Durant l'été 2021, les puissances occidentales auraient fait pression sur la Turquie pour qu'elle cesse ses premières livraisons de drones à l'Éthiopie, confrontée à l'heure actuelle à la rébellion du Tigré. En novembre 2021, le Niger a signé un contrat d'armement prévoyant entre autres l'acquisition de Bayraktar TB2. Il est sûr que les drones expérimentés en Turquie contre la guérilla kurde du PKK sont susceptibles d'intéresser nombre d'États africains confrontés à des soulèvements sécessionnistes ou djihadistes.

Mais certains d'entre eux (Niger, Togo, Tchad, Éthiopie, Somalie…) achètent déjà d'autres matériels à la Turquie (avions d'exercice Hürkuş, véhicules blindés, camions…).

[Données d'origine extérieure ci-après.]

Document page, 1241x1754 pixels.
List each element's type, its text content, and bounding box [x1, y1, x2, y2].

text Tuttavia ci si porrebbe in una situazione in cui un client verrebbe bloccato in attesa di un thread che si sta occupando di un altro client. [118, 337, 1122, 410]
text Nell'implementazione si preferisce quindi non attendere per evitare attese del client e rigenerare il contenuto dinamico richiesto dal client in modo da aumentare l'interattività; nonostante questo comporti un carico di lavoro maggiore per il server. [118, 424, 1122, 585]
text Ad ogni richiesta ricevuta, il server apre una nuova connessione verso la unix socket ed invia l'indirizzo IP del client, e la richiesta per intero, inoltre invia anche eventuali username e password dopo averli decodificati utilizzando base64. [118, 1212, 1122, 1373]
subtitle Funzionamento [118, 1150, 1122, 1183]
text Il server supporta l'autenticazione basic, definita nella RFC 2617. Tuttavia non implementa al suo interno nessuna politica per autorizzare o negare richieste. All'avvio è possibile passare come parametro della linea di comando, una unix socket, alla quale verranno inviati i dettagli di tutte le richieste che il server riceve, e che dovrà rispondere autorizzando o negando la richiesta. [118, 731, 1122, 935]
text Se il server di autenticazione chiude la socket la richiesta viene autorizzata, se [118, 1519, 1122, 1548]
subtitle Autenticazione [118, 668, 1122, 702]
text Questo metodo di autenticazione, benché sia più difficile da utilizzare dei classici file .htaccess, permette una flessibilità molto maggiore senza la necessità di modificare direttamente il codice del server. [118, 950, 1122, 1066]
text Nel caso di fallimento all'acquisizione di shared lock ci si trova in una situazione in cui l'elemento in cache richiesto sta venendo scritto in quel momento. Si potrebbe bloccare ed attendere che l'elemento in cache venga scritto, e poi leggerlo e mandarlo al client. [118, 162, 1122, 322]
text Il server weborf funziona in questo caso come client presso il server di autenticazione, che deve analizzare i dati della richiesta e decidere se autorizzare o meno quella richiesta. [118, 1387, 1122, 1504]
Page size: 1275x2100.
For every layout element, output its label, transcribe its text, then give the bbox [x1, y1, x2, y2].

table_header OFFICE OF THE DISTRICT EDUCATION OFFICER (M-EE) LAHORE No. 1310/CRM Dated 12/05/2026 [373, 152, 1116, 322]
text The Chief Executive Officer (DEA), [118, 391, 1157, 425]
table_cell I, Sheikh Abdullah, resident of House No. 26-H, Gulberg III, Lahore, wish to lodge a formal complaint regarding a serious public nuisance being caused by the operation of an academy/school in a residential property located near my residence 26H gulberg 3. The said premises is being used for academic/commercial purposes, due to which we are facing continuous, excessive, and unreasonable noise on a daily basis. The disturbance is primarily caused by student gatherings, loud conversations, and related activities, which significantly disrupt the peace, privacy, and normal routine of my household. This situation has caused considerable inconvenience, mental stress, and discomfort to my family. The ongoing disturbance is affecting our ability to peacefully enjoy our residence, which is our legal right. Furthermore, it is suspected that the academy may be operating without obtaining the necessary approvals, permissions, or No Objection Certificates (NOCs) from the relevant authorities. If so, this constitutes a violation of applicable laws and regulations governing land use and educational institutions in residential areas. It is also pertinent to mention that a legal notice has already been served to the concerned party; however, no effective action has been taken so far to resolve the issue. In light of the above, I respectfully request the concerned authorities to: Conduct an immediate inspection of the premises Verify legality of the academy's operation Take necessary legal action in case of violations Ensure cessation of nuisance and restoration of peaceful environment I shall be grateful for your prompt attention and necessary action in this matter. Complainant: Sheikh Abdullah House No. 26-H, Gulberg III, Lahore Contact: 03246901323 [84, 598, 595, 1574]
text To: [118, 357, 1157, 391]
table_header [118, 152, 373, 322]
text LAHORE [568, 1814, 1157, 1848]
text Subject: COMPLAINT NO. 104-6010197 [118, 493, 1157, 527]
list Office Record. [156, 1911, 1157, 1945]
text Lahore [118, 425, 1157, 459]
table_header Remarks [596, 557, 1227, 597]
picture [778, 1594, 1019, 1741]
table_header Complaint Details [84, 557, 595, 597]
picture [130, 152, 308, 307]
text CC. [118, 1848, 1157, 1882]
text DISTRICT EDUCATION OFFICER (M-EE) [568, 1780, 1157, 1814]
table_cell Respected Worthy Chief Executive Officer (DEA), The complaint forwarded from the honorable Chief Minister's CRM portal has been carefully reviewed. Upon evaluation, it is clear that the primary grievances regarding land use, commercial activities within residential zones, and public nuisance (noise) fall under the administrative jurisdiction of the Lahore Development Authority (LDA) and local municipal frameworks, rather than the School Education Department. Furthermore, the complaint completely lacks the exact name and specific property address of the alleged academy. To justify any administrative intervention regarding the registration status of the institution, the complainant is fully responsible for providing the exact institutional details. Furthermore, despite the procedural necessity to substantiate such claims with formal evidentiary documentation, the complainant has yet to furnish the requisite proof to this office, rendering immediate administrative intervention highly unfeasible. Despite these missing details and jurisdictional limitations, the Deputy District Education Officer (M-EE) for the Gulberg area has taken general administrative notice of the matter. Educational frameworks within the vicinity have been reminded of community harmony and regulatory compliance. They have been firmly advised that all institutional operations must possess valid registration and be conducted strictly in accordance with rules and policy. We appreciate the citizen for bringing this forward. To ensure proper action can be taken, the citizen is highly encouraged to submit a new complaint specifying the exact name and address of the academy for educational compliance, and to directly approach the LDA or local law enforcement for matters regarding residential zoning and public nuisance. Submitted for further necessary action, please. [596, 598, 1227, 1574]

Lors du troisième sommet d'Istanbul, Recep Tayyip Erdoğan a confirmé que pour les onze premiers mois de l'année 2021, le volume des échanges commerciaux entre la Turquie et l'Afrique aurait atteint 30 milliards de dollars (26,27 milliards d'euros), soit un montant supérieur de 5 milliards à celui de l'année précédente. Ainsi lorsqu'il s'est assigné pour objectif de tripler le solde commercial turco-africain dans un proche avenir, Recep Tayyip Erdoğan tablait probablement sur la poursuite et l'accroissement de ses premiers succès africains dans le domaine de l'armement. Pour l'année 2021, les exportations d'Ankara vers l'Éthiopie ont atteint 94,6 millions de dollars (82,84 millions d'euros) alors qu'elles n'étaient que de 250 000 dollars (218 931 euros) pour l'année 2020. Des augmentations ont été observées dans des proportions comparables, pour la même année, avec le Tchad ou le Maroc, autres récipiendaires de matériel militaire turc.

Un engagement plus politique

Ce nouveau statut de pourvoyeur d'armes en Afrique reflète le rôle stratégique joué désormais par la Turquie sur le continent. Ce phénomène s'est au départ manifesté dans la Corne de l'Afrique, en particulier en Somalie où après une implication initiale d'ordre humanitaire, Ankara s'est mis à soutenir de manière de plus en plus ostensible le gouvernement somalien dans la guerre civile qui ravage ce pays depuis plusieurs décennies. Depuis deux ans on observe que l'engagement de la Turquie en Afrique prend un tour de plus en plus politique. En 2020-2021, parallèlement à son engagement militaire en Libye, Ankara a signé des accords de coopération militaire avec le Niger, l'Éthiopie, le Tchad ou le Togo tout étant, au grand dam de la France, le premier pays à prendre contact avec le gouvernement de transition libyen, établi consécutivement au coup d'État d'août 2020.

Cette implication militaire et stratégique turque se confirme au moment où le continent africain est l'objet de nouvelles interventions étrangères. Dans la Corne de l'Afrique, Ankara soutenue par le Qatar n'a pas tardé à rencontrer l'Égypte et les Émirats arabes unis soutenus par l'Arabie saoudite, contribuant ainsi à exporter sur ce continent les antagonismes du Proche-Orient. Mais, dès lors que la présence stratégique turque s'étend à l'ensemble du continent africain, le problème se pose aussi de savoir comment Ankara se positionnera par rapport à d'autres acteurs qui y sont en position ascendante, notamment la Russie. Certes, le conflit libyen a montré que les deux pays étaient loin de partager les mêmes intérêts, mais on a pu voir sur d'autres théâtres de conflit (la Syrie notamment) que, même en désaccord, ces deux frères ennemis pouvaient taire leurs différends immédiats pour opérer des rapprochements ponctuels leur permettant de marginaliser les Occidentaux. Bien sûr, ce scénario est loin d'être joué, mais le risque qu'il représente inquiète beaucoup les anciennes puissances coloniales qui, comme la France ou le Portugal, sont très impliquées en Afrique occidentale.

Quelques jours avant la tenue du troisième sommet Turquie-Afrique, Emmanuel Macron, en charge de la présidence tournante de l'Union européenne (UE) au premier semestre 2022, a annoncé à son tour la tenue d'un sommet UA-UE en février 2022 pour dynamiser la relation « un peu fatiguée » des deux continents. Nul doute que cette initiative doit être comprise dans l'évolution actuelle des équilibres stratégiques en Afrique, où la Turquie occupe une place qui est loin d'être négligeable.


1Allusion aux cinq membres permanents du Conseil de sécurité.